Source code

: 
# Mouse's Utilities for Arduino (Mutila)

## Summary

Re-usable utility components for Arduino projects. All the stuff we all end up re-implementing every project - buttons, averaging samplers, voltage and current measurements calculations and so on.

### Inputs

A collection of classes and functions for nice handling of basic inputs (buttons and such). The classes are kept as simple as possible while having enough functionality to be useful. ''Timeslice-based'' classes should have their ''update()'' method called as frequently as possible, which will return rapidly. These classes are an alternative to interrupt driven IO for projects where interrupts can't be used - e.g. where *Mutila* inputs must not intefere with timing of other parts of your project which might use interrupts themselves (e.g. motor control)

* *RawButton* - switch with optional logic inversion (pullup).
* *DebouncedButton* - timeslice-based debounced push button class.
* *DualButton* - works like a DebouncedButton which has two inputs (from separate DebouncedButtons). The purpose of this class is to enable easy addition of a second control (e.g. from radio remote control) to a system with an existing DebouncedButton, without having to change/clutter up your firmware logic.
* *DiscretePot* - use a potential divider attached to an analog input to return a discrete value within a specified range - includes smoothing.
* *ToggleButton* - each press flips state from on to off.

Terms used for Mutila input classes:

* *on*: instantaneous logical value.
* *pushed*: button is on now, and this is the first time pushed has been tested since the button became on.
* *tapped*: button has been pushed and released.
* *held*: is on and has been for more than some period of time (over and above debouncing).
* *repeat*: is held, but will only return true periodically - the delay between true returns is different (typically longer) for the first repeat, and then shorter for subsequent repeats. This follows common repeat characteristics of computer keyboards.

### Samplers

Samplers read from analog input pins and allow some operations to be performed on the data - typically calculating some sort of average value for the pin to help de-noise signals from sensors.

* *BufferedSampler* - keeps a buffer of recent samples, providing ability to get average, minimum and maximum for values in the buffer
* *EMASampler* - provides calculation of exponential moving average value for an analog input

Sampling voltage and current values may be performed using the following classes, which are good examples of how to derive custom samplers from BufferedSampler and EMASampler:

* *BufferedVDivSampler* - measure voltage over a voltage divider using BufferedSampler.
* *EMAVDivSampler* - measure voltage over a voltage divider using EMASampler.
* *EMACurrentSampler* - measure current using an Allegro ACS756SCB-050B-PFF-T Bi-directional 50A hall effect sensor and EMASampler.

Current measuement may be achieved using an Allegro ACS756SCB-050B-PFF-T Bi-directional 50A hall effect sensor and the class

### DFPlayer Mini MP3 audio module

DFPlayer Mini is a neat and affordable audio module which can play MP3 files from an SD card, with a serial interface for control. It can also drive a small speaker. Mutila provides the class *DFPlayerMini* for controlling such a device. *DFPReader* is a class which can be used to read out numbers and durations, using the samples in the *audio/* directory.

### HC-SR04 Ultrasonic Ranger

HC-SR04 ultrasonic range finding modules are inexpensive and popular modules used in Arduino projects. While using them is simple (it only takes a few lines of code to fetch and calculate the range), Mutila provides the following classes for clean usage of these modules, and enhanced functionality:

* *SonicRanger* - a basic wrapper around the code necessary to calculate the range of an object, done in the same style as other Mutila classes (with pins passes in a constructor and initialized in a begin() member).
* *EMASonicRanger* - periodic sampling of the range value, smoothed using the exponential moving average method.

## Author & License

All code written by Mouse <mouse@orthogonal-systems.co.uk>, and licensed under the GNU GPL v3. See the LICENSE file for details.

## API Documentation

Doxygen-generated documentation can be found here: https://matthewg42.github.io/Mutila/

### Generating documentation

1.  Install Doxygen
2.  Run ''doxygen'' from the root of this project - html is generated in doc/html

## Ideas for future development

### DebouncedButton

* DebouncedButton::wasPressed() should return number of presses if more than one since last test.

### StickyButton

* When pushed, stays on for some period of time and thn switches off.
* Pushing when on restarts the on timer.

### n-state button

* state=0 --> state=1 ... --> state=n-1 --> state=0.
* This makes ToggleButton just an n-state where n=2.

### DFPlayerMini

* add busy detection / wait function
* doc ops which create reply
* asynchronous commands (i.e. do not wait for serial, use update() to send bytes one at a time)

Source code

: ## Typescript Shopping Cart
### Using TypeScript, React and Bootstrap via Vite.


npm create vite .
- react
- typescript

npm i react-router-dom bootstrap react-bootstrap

ACTION ITEM:
Reproduce each of the records above character for character, with no changes.

YOUR SOLUTION:
Source code

: 
# Mouse's Utilities for Arduino (Mutila)

## Summary

Re-usable utility components for Arduino projects. All the stuff we all end up re-implementing every project - buttons, averaging samplers, voltage and current measurements calculations and so on.

### Inputs

A collection of classes and functions for nice handling of basic inputs (buttons and such). The classes are kept as simple as possible while having enough functionality to be useful. ''Timeslice-based'' classes should have their ''update()'' method called as frequently as possible, which will return rapidly. These classes are an alternative to interrupt driven IO for projects where interrupts can't be used - e.g. where *Mutila* inputs must not intefere with timing of other parts of your project which might use interrupts themselves (e.g. motor control)

* *RawButton* - switch with optional logic inversion (pullup).
* *DebouncedButton* - timeslice-based debounced push button class.
* *DualButton* - works like a DebouncedButton which has two inputs (from separate DebouncedButtons). The purpose of this class is to enable easy addition of a second control (e.g. from radio remote control) to a system with an existing DebouncedButton, without having to change/clutter up your firmware logic.
* *DiscretePot* - use a potential divider attached to an analog input to return a discrete value within a specified range - includes smoothing.
* *ToggleButton* - each press flips state from on to off.

Terms used for Mutila input classes:

* *on*: instantaneous logical value.
* *pushed*: button is on now, and this is the first time pushed has been tested since the button became on.
* *tapped*: button has been pushed and released.
* *held*: is on and has been for more than some period of time (over and above debouncing).
* *repeat*: is held, but will only return true periodically - the delay between true returns is different (typically longer) for the first repeat, and then shorter for subsequent repeats. This follows common repeat characteristics of computer keyboards.

### Samplers

Samplers read from analog input pins and allow some operations to be performed on the data - typically calculating some sort of average value for the pin to help de-noise signals from sensors.

* *BufferedSampler* - keeps a buffer of recent samples, providing ability to get average, minimum and maximum for values in the buffer
* *EMASampler* - provides calculation of exponential moving average value for an analog input

Sampling voltage and current values may be performed using the following classes, which are good examples of how to derive custom samplers from BufferedSampler and EMASampler:

* *BufferedVDivSampler* - measure voltage over a voltage divider using BufferedSampler.
* *EMAVDivSampler* - measure voltage over a voltage divider using EMASampler.
* *EMACurrentSampler* - measure current using an Allegro ACS756SCB-050B-PFF-T Bi-directional 50A hall effect sensor and EMASampler.

Current measuement may be achieved using an Allegro ACS756SCB-050B-PFF-T Bi-directional 50A hall effect sensor and the class

### DFPlayer Mini MP3 audio module

DFPlayer Mini is a neat and affordable audio module which can play MP3 files from an SD card, with a serial interface for control. It can also drive a small speaker. Mutila provides the class *DFPlayerMini* for controlling such a device. *DFPReader* is a class which can be used to read out numbers and durations, using the samples in the *audio/* directory.

### HC-SR04 Ultrasonic Ranger

HC-SR04 ultrasonic range finding modules are inexpensive and popular modules used in Arduino projects. While using them is simple (it only takes a few lines of code to fetch and calculate the range), Mutila provides the following classes for clean usage of these modules, and enhanced functionality:

* *SonicRanger* - a basic wrapper around the code necessary to calculate the range of an object, done in the same style as other Mutila classes (with pins passes in a constructor and initialized in a begin() member).
* *EMASonicRanger* - periodic sampling of the range value, smoothed using the exponential moving average method.

## Author & License

All code written by Mouse <mouse@orthogonal-systems.co.uk>, and licensed under the GNU GPL v3. See the LICENSE file for details.

## API Documentation

Doxygen-generated documentation can be found here: https://matthewg42.github.io/Mutila/

### Generating documentation

1.  Install Doxygen
2.  Run ''doxygen'' from the root of this project - html is generated in doc/html

## Ideas for future development

### DebouncedButton

* DebouncedButton::wasPressed() should return number of presses if more than one since last test.

### StickyButton

* When pushed, stays on for some period of time and thn switches off.
* Pushing when on restarts the on timer.

### n-state button

* state=0 --> state=1 ... --> state=n-1 --> state=0.
* This makes ToggleButton just an n-state where n=2.

### DFPlayerMini

* add busy detection / wait function
* doc ops which create reply
* asynchronous commands (i.e. do not wait for serial, use update() to send bytes one at a time)

Source code

: ## Typescript Shopping Cart
### Using TypeScript, React and Bootstrap via Vite.


npm create vite .
- react
- typescript

npm i react-router-dom bootstrap react-bootstrap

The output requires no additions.